* [Teks Halaman]:
2.    Bahwa sesungguhnya apa yang telah digradualkan oleh para Mubahitsin- di dalam membagi hukum-hukum Syari’at terbagi menjadi dua yaitu: Haqqullah dan Haqqul ibad . Haruskah kita arahkan pada majas/ taghlib karena pada hakikatnya semua hukum ditinjau dari aspek kepastian takluk/ tunduk hamba pada hukum dan adanya keterkaitan hukum akan imbalan pahala di Akhirat itu hanya berdiri pada satu dasar yakni Haqqullah di dalam mewajiban seorang hamba untuk berada pada satu pengakuan bahwa Allah adalah pemilik serta penciptanya.
II. Literature suatu Mashlahah Syar’iyyah tidak hanya diukur dengan kenikmatan materi tetapi mashlahah itu adalah suatu bentuk refleksi dari kebutuhan jism dan ruh pada Insan.

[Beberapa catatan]
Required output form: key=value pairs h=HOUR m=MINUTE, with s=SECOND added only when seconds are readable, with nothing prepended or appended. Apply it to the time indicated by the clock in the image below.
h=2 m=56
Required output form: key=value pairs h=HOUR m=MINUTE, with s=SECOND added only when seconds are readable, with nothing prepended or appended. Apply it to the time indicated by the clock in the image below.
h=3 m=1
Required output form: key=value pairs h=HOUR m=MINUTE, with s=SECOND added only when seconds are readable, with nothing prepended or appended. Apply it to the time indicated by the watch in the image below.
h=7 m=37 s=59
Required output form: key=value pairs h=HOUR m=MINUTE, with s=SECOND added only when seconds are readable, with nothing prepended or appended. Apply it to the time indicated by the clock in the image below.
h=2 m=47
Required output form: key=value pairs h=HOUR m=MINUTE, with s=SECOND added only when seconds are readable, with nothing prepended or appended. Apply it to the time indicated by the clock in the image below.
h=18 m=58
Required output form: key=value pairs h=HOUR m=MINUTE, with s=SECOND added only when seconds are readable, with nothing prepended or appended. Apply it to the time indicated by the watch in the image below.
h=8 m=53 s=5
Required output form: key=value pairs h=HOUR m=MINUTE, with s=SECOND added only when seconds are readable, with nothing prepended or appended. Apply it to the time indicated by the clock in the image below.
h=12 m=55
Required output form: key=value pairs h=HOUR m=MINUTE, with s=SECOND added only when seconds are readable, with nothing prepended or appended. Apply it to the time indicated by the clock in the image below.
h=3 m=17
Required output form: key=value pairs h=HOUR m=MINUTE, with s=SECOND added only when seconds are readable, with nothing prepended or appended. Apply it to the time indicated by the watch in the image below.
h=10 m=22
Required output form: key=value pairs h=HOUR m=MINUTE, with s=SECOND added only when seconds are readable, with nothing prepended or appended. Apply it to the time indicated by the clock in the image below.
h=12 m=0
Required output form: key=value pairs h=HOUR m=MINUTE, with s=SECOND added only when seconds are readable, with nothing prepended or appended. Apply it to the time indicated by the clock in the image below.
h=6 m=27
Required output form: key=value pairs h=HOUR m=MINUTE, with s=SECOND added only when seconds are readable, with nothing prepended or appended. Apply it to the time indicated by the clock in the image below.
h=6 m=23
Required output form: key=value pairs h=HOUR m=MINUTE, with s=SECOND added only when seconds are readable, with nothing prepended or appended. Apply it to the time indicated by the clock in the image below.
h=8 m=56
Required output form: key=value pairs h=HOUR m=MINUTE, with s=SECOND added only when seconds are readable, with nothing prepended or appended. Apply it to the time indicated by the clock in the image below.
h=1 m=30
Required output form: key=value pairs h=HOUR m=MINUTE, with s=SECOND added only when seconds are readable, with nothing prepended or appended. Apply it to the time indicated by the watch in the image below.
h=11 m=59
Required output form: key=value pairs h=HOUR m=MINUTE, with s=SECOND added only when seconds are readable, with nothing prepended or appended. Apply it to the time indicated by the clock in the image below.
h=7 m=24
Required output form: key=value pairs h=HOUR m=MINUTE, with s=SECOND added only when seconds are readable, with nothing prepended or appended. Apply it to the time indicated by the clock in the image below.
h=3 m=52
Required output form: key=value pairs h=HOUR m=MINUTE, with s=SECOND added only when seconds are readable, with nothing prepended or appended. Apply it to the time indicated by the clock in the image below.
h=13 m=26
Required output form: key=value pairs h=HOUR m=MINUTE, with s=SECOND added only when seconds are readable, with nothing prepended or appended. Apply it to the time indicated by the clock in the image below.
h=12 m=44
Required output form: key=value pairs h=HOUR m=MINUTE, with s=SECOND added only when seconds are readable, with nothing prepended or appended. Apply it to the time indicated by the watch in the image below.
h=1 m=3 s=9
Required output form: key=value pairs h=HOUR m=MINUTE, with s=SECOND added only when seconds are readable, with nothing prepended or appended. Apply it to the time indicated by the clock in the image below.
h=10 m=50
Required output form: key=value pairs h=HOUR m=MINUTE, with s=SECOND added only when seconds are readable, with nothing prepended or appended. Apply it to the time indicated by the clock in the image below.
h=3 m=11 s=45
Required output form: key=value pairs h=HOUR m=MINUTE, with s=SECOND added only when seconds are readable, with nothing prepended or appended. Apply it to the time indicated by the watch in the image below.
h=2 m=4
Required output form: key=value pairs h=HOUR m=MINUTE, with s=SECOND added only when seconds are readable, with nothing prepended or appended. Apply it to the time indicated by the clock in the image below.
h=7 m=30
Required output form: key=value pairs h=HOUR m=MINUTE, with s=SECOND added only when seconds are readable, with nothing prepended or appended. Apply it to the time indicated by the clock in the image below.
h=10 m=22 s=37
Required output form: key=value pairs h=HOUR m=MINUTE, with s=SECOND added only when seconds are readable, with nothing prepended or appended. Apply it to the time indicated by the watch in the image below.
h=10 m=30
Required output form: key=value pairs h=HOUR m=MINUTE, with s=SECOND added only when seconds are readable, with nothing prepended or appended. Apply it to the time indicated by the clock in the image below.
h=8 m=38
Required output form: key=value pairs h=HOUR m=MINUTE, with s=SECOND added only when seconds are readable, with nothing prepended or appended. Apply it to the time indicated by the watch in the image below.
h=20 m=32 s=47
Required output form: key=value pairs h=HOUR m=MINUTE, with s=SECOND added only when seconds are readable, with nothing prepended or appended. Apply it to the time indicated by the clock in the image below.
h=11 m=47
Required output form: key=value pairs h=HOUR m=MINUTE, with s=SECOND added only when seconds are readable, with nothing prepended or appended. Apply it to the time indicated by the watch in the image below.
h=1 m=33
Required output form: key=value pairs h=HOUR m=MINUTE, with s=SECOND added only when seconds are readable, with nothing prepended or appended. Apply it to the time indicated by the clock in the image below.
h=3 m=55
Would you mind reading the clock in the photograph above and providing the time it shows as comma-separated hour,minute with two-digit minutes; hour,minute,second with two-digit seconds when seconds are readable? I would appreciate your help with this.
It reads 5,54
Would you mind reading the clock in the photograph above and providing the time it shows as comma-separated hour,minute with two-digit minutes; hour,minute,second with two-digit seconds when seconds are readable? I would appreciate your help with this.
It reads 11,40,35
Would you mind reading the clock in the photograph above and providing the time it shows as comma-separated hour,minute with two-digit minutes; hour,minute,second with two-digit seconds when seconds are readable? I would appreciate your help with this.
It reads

* [Tugas Anda]:
a. Tentukan apakah setiap pernyataan berikut sesuai dengan teks tentang hukum syariat. (i) Hukum-hukum syariat dibagi menjadi dua, yaitu Haqqullah dan Haqqul ibad. (ii) Mashlahah syar'iyyah diukur hanya dengan kenikmatan materi. (iii) Mashlahah merupakan refleksi dari kebutuhan jism dan ruh pada insan. Jawab ya atau tidak untuk masing-masing, disertai kutipan persis dari teks yang menjadi penentunya.
b. Menurut teks tentang hukum syariat, pada satu dasar apa semua hukum itu berdiri?
c. Ulangi persis bagian teks tentang hukum syariat yang dibuka dengan kata-kata yang memuat "2.    Bahwa sesungguhnya" dan ditutup dengan "ruh pada Insan.".
Catatan tersebut merupakan materi yang terpisah dari teks tentang hukum syariat.

* [Jawaban Setiap Tugas]:
a.
(i) Ya: "terbagi menjadi dua yaitu: Haqqullah dan Haqqul ibad"
(ii) Tidak: "tidak hanya diukur dengan kenikmatan materi"
(iii) Ya: "suatu bentuk refleksi dari kebutuhan jism dan ruh pada Insan"

b. Haqqullah.

c.
2.    Bahwa sesungguhnya apa yang telah digradualkan oleh para Mubahitsin- di dalam membagi hukum-hukum Syari’at terbagi menjadi dua yaitu: Haqqullah dan Haqqul ibad . Haruskah kita arahkan pada majas/ taghlib karena pada hakikatnya semua hukum ditinjau dari aspek kepastian takluk/ tunduk hamba pada hukum dan adanya keterkaitan hukum akan imbalan pahala di Akhirat itu hanya berdiri pada satu dasar yakni Haqqullah di dalam mewajiban seorang hamba untuk berada pada satu pengakuan bahwa Allah adalah pemilik serta penciptanya.
II. Literature suatu Mashlahah Syar’iyyah tidak hanya diukur dengan kenikmatan materi tetapi mashlahah itu adalah suatu bentuk refleksi dari kebutuhan jism dan ruh pada Insan.